- **Aim**
Can you set down, unchanged, the lines in the entries below that run from the line with "2.28.2 catalogue (DETECT_THRESH" up to and including the line with "Image 2048 x", and nothing else?

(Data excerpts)
-------
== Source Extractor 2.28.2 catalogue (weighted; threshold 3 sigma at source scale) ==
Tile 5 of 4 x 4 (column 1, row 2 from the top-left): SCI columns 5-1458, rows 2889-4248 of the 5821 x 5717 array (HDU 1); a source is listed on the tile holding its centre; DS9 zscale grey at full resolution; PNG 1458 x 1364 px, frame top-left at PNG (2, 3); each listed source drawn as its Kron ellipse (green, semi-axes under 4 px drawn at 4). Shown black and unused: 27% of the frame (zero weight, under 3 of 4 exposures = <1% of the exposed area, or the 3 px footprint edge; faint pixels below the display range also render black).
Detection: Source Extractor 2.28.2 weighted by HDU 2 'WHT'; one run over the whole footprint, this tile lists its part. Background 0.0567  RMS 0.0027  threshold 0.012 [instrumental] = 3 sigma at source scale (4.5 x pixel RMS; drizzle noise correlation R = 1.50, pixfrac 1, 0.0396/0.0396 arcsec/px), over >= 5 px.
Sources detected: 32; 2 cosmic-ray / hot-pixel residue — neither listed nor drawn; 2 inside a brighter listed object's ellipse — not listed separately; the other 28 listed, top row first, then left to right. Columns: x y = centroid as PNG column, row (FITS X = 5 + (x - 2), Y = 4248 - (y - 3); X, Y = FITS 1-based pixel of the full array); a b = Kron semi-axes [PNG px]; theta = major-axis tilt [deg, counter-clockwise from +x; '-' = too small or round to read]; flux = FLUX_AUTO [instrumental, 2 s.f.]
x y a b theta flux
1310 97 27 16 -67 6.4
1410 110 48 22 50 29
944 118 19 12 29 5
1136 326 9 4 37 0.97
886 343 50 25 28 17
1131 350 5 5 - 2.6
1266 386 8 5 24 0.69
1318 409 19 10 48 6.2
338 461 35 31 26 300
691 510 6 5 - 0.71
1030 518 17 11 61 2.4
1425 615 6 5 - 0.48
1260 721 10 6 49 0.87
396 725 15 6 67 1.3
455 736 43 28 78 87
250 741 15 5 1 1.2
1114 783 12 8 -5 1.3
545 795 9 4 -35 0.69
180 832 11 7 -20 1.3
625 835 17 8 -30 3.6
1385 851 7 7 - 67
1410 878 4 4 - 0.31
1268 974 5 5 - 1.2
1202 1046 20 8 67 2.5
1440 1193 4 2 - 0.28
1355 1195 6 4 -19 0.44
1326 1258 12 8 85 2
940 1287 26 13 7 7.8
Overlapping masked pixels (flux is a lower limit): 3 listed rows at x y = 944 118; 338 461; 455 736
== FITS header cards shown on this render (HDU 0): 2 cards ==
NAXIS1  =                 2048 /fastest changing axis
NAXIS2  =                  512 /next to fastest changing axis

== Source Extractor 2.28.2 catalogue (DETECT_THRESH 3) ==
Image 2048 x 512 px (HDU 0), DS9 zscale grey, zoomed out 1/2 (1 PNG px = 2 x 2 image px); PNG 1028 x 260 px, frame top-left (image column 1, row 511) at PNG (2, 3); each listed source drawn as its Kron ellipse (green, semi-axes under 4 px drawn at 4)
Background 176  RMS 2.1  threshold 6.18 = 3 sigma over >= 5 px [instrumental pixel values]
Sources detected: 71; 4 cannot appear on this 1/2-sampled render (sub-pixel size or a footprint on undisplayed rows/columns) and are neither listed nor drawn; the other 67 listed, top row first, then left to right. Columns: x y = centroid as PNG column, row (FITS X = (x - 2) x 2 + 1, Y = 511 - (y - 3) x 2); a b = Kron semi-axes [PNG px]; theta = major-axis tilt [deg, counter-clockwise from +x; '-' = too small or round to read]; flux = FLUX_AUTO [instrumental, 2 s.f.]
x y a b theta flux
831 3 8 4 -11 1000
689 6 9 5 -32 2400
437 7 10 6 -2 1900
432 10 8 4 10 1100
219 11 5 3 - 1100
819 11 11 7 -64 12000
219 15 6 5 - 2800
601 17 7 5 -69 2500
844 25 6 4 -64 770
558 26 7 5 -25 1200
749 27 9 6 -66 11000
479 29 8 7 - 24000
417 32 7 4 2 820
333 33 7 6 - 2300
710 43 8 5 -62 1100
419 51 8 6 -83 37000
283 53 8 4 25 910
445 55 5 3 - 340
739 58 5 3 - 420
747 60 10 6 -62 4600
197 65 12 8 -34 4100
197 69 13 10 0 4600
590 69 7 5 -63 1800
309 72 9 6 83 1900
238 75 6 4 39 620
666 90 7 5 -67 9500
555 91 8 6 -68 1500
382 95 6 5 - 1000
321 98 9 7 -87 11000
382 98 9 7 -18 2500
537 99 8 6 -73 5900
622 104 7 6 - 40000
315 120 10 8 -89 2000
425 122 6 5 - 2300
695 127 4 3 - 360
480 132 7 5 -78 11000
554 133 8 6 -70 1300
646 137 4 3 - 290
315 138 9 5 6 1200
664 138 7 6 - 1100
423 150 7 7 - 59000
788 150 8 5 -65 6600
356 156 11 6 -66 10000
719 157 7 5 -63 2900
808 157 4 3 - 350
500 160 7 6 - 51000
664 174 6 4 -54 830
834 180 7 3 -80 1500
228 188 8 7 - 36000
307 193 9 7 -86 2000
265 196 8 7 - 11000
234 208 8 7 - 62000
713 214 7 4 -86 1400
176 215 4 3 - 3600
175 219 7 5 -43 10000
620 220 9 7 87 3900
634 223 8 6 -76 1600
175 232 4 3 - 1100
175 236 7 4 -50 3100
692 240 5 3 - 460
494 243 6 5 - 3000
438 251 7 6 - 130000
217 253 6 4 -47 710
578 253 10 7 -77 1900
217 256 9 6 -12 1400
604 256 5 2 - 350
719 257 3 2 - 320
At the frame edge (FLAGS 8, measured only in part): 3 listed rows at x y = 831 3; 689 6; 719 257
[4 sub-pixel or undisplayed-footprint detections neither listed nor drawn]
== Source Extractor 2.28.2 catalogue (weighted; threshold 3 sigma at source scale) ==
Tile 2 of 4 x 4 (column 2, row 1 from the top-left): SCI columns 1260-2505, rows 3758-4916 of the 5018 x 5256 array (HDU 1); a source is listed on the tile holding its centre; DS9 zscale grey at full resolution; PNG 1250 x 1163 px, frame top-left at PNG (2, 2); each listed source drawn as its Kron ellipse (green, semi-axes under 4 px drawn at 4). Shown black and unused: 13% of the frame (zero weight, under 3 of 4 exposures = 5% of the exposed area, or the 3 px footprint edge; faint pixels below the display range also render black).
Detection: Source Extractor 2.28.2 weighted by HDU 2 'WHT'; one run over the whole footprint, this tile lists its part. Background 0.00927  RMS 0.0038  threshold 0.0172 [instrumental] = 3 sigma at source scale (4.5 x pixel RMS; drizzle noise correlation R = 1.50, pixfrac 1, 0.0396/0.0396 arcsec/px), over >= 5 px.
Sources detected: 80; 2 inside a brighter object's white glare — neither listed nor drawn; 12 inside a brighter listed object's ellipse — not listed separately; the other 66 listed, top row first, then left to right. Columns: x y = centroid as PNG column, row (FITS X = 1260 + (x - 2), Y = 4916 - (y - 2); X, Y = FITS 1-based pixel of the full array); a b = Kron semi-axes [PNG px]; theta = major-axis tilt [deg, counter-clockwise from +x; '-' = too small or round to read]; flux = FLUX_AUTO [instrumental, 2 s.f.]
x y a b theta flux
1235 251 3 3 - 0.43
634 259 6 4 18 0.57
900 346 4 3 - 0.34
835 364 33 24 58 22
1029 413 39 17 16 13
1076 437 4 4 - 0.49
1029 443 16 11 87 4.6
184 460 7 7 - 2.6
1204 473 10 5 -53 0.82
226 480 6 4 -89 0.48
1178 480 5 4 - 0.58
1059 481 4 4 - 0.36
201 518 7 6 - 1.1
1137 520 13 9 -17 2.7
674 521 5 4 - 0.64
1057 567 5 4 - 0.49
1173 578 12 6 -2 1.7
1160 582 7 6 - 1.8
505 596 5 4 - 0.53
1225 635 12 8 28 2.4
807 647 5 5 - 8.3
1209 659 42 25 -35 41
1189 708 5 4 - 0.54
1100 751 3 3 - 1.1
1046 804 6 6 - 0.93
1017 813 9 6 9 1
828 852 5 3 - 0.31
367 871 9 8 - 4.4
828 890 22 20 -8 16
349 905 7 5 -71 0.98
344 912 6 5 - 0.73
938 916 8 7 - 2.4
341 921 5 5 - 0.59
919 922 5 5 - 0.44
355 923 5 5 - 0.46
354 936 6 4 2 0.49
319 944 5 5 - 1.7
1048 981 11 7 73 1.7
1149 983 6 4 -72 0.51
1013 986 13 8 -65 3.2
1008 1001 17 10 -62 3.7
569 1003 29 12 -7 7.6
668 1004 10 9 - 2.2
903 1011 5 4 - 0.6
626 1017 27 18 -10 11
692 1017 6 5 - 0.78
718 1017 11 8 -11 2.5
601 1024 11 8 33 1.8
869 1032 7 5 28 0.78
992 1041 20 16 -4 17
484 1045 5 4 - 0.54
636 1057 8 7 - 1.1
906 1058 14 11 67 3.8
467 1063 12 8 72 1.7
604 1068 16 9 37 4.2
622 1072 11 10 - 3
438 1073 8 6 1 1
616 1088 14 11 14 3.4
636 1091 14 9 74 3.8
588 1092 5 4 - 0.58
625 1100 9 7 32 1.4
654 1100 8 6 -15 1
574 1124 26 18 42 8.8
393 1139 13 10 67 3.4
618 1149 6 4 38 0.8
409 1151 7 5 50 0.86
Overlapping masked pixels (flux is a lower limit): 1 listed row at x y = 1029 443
-------
- **Exercise solution**
== Source Extractor 2.28.2 catalogue (DETECT_THRESH 3) ==
Image 2048 x 512 px (HDU 0), DS9 zscale grey, zoomed out 1/2 (1 PNG px = 2 x 2 image px); PNG 1028 x 260 px, frame top-left (image column 1, row 511) at PNG (2, 3); each listed source drawn as its Kron ellipse (green, semi-axes under 4 px drawn at 4)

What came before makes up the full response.